Maria Cristina è essa stessa impegnata in una convivenza che coinvolge più di un rifugiato, la storia di uno di loro è estremamente toccante: “c’è stato un periodo in cui io e mio marito siamo arrivati ad ospitare anche tre ragazzi contemporaneamente. Adesso ospitiamo un rifugiato del Mali che è quà già da un anno e mezzo e che fa una vita piuttosto indipendente, avendo un suo lavoro e i suoi giri, e da un mese stiamo accogliendo un ragazzo siriano che purtroppo ha una storia atroce alle spalle. Gli hanno sparato, l’hanno incarcerato, l’hanno torturato, si è ammalato, l’hanno respinto in Germania e rispedito in Italia con ancora una gamba sanguinante, ne ha passate letteralmente di tutti i colori. Siamo felicissimi di averlo e lui è una persona fantastica, ma mai e poi mai avrei potuto affidarlo ad una famiglia diversa dalla mia, si tratta di un caso veramente particolare. Siamo in attesa di sapere se può entrare a far parte di un progetto per vulnerabili e poi valuteremo se non sia il caso di tenerlo in famiglia”.

Attualmente in Italia i rifugiati che convivono in famiglia grazie all’intervento di Refugees Welcome sono circa 50, niente a che vedere con i circa 500 della Germania e dei moltissimi che, nonostante i suoi problemi, riesce ad ospitare la Grecia. “Questo a testimonianza che non è una questione di soldi”, chiarisce Maria Cristina.

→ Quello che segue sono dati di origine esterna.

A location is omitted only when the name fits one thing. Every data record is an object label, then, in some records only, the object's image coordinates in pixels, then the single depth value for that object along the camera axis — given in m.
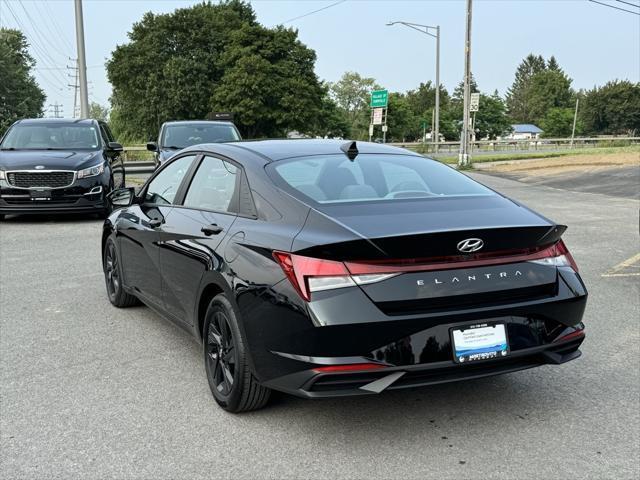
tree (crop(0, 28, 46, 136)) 63.53
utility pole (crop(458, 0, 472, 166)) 28.00
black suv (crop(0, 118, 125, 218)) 11.28
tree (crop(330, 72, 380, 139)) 116.28
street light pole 38.19
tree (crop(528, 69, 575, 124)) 145.38
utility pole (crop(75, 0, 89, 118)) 20.39
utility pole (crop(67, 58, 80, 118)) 106.75
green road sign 48.92
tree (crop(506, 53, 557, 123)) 159.60
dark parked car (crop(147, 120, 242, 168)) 14.98
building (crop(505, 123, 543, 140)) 138.50
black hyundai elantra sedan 3.13
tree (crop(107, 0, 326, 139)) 52.31
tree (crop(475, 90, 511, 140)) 107.19
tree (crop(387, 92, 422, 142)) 91.56
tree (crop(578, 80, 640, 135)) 102.38
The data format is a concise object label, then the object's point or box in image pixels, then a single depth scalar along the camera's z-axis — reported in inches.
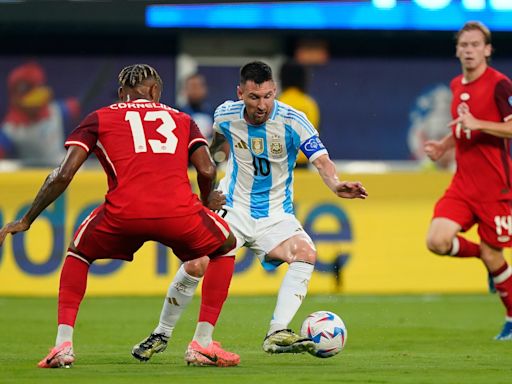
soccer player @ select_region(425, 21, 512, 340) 888.9
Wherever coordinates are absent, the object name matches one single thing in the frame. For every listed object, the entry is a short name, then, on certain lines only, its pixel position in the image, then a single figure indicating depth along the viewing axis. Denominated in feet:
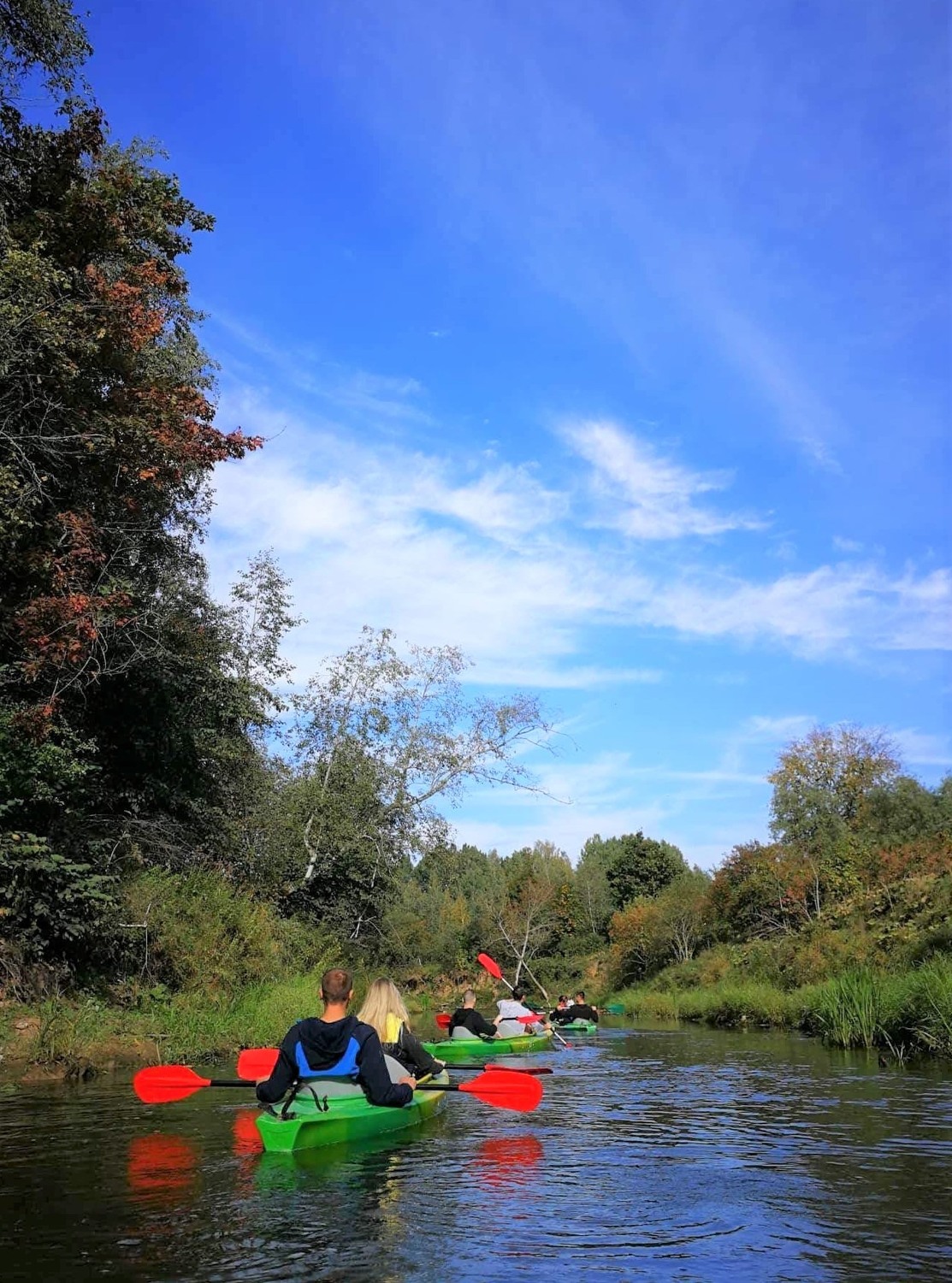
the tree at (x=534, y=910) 176.96
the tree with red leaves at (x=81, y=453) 41.47
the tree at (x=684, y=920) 123.44
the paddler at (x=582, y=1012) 78.28
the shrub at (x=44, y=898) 41.16
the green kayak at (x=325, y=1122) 22.36
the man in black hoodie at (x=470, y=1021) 54.70
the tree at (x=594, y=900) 197.06
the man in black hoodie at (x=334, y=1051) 23.80
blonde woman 29.71
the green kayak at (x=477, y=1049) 50.57
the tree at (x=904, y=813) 97.50
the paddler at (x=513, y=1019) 58.34
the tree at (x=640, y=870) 179.83
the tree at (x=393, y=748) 82.79
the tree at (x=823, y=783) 131.75
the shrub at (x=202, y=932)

L’auspicio è che molte più persone, in Italia, possano offrire ospitalità tramite il supporto di Refugees Welcome. “Se c’è un messaggio che vogliamo lanciare a tutti coloro che volessero iniziare una convivenza con un rifugiato è cercare di considerare quello che questa esperienza può dare, non togliere in termini economici o di tempo o di chissà cosa. Cerchiamo di lanciare un messaggio diverso rispetto a quelli che stanno lanciando ovunque gruppi veramente pericolosi, un messaggio che non sia soltanto anti, ma anche pro qualcosa o qualcuno. Se c’è una cosa che posso testimoniare in prima persona è proprio il fatto che da esperienze di questo tipo è molto più quello che si riceve che non quello che si dà. Mi rendo conto che non tutti hanno gli spazi e la possibilità di fare questo, ma si può fare dell’attivismo con Refugees Welcome anche con piccole cose, come invitare una volta a pranzo o a cena un ragazzo, dedicandogli delle attenzioni specifiche, non facendolo sentire uno dei tanti, veramente chiunque può contribuire”.